Opinion » Guest Commentary
As the election season approaches, some things are familiar — the excitement of the conventions, powerful speeches and debates, and the seemingly endless commercials for candidates and causes. This season there are other things that are new — new candidates, fresh ideas and innovative perspectives. One strong trend that bridges both the old and the new is of particular interest to me and to many involved at all levels of government and the election process. And what is that trend? That lesbian, gay, bisexual and transgender people vote. We register and vote in historically significant numbers. We follow our favorite candidates and track their positions on issues that affect our lives. And, increasingly, we participate directly in the process not only by voting but also by taking part in other substantial ways.
Historically, LGBT voters account for 4 percent to 5 percent of voters in national exit polls — that’s more than 4 million votes!
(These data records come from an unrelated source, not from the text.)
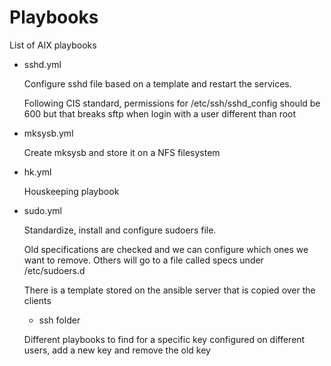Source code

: # Playbooks
List of  AIX playbooks

* sshd.yml 

  Configure sshd file based on a template and restart the services.

  Following CIS standard, permissions for /etc/ssh/sshd_config should be 600 but that breaks sftp when login with a user different than root

* mksysb.yml

  Create mksysb and store it on a NFS filesystem
  
* hk.yml

  Houskeeping playbook
  
* sudo.yml

  Standardize, install and configure sudoers file.
  
  Old specifications are checked and we can configure which ones we want to remove. Others will go to a file called specs under     /etc/sudoers.d
  
  There is a template stored on the ansible server that is copied over the clients
  
  * ssh folder
  
  Different playbooks to find for a specific key configured on different users, add a new key and remove the old key
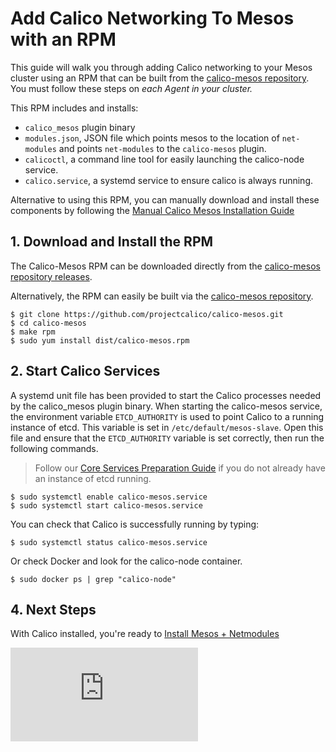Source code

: # Add Calico Networking To Mesos with an RPM
This guide will walk you through adding Calico networking to your Mesos cluster using an RPM that can be built from the [calico-mesos repository](https://github.com/projectcalico/calico-mesos). You must follow these steps on *each Agent in your cluster.*

This RPM includes and installs:
- `calico_mesos` plugin binary
- `modules.json`, JSON file which points mesos to the location of `net-modules` and points `net-modules` to the `calico-mesos` plugin.
- `calicoctl`, a command line tool for easily launching the calico-node service.
- `calico.service`, a systemd service to ensure calico is always running.

Alternative to using this RPM, you can manually download and install these components by following the [Manual Calico Mesos Installation Guide](MAnualInstallCalico.md)

## 1. Download and Install the RPM
The Calico-Mesos RPM can be downloaded directly from the [calico-mesos repository releases][calico-mesos].

Alternatively, the RPM can easily be built via the [calico-mesos repository](https://github.com/projectcalico/calico-mesos).

    $ git clone https://github.com/projectcalico/calico-mesos.git
    $ cd calico-mesos
    $ make rpm
    $ sudo yum install dist/calico-mesos.rpm

## 2. Start Calico Services
A systemd unit file has been provided to start the Calico processes needed by the calico_mesos plugin binary. When starting the calico-mesos service, the environment variable `ETCD_AUTHORITY` is used to point Calico to a running instance of etcd. This variable is set in `/etc/default/mesos-slave`. Open this file and ensure that the `ETCD_AUTHORITY` variable is set correctly, then run the following commands.

> Follow our [Core Services Preparation Guide](PrepareCoreServices.md) if you do not already have an instance of etcd running.

    $ sudo systemctl enable calico-mesos.service
    $ sudo systemctl start calico-mesos.service

You can check that Calico is successfully running by typing:

    $ sudo systemctl status calico-mesos.service

Or check Docker and look for the calico-node container.

    $ sudo docker ps | grep "calico-node"

[calico-mesos]: https://github.com/projectcalico/calico-mesos/releases/latest

## 4. Next Steps 
With Calico installed, you're ready to [Install Mesos + Netmodules](README.md#4-mesos--netmodules)

[![Analytics](https://ga-beacon.appspot.com/UA-52125893-3/calico-docker/docs/mesos/RpmInstallCalico.md?pixel)](https://github.com/igrigorik/ga-beacon)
A 2007 national survey found gay and lesbian people were much more likely to vote than the U.S. average. More than 90 percent of gay and lesbian people surveyed voted in the 2004 presidential election, and nearly 81 percent voted in the 2006 midterm election. By comparison, about 64 percent of the general population voted in 2004, and only 40 percent voted in 2006. LGBT interest in the election process also sets records. The August 2007 forum of presidential candidates broadcast by LOGO Television attracted the largest LGBT online video audience in history, as well as one of the largest LGBT television audiences ever.
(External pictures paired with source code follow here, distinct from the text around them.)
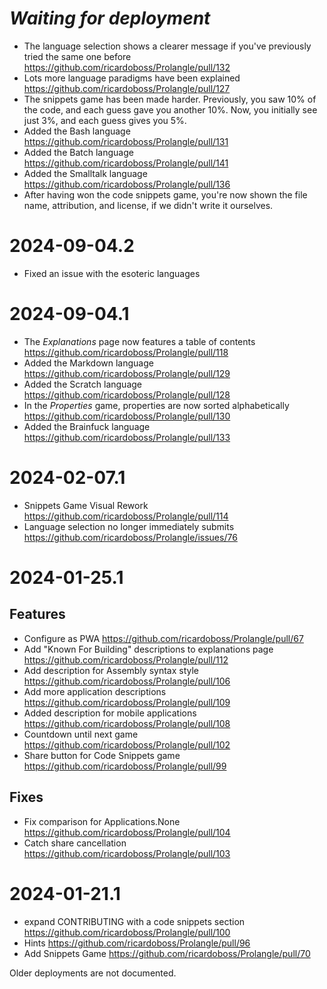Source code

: # _Waiting for deployment_

* The language selection shows a clearer message if you've previously tried the same one before https://github.com/ricardoboss/Prolangle/pull/132 
* Lots more language paradigms have been explained https://github.com/ricardoboss/Prolangle/pull/127
* The snippets game has been made harder. Previously, you saw 10% of the code, and each guess gave you another 10%.
Now, you initially see just 3%, and each guess gives you 5%.
* Added the Bash language https://github.com/ricardoboss/Prolangle/pull/131
* Added the Batch language https://github.com/ricardoboss/Prolangle/pull/141
* Added the Smalltalk language https://github.com/ricardoboss/Prolangle/pull/136
* After having won the code snippets game, you're now shown the file name, attribution, and license, if we didn't 
write it ourselves.

# 2024-09-04.2

* Fixed an issue with the esoteric languages

# 2024-09-04.1

* The *Explanations* page now features a table of contents https://github.com/ricardoboss/Prolangle/pull/118
* Added the Markdown language https://github.com/ricardoboss/Prolangle/pull/129
* Added the Scratch language https://github.com/ricardoboss/Prolangle/pull/128
* In the *Properties* game, properties are now sorted alphabetically https://github.com/ricardoboss/Prolangle/pull/130 
* Added the Brainfuck language https://github.com/ricardoboss/Prolangle/pull/133

# 2024-02-07.1

* Snippets Game Visual Rework https://github.com/ricardoboss/Prolangle/pull/114
* Language selection no longer immediately submits https://github.com/ricardoboss/Prolangle/issues/76

# 2024-01-25.1

## Features

* Configure as PWA https://github.com/ricardoboss/Prolangle/pull/67
* Add "Known For Building" descriptions to explanations page https://github.com/ricardoboss/Prolangle/pull/112
* Add description for Assembly syntax style https://github.com/ricardoboss/Prolangle/pull/106
* Add more application descriptions https://github.com/ricardoboss/Prolangle/pull/109
* Added description for mobile applications https://github.com/ricardoboss/Prolangle/pull/108
* Countdown until next game https://github.com/ricardoboss/Prolangle/pull/102
* Share button for Code Snippets game https://github.com/ricardoboss/Prolangle/pull/99

## Fixes

* Fix comparison for Applications.None https://github.com/ricardoboss/Prolangle/pull/104
* Catch share cancellation https://github.com/ricardoboss/Prolangle/pull/103

# 2024-01-21.1

* expand CONTRIBUTING with a code snippets section https://github.com/ricardoboss/Prolangle/pull/100
* Hints https://github.com/ricardoboss/Prolangle/pull/96
* Add Snippets Game https://github.com/ricardoboss/Prolangle/pull/70

Older deployments are not documented.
Our participation in the election process and in government has increased as well. At the Democratic National Convention, 8 percent of delegates self-identified as LGBT, according to the Stonewall Democrats (the nation’s Democratic LGBT organization). Of the 4,400-plus delegates that attended, more than 370 are out LGBT people. These delegates represented 48 states, including Hawaii, Mississippi, Montana, South Dakota and Tennessee, states that sent out LGBT delegates for the first time. Out gay Wisconsinite Jason Rae, at age 21, also made history as the youngest superdelegate in the nation. At the Republican National Convention, about 100 members of the Log Cabin Republicans (the national GOP group that works to advocate for fairness, freedom and equality for gay and lesbian Americans) and other delegates were in attendance to represent the interests of LGBT people and families. They were busy on the convention floor, as well as providing interviews for media outlets that included radio stations in Bloomington, Chicago, Minneapolis and Southern California Public Radio, as well as CNN on television and online.
Currently, more than 415 out LGBT elected officials serve at every level of government throughout the nation, including five Congresspeople.
Our LGBT community is made of a striking and vast sea of differences. We may share a common identity — and an uncommon interest in exercising our right to vote — but our differences define and strengthen us just as much as our commonalities. This election year, I encourage everyone, of all orientations and identities, to participate. Find out about the candidates’ positions on the issues you care about. Register to vote. And then join with Americans from all walks of life to make your voices heard on Election Day.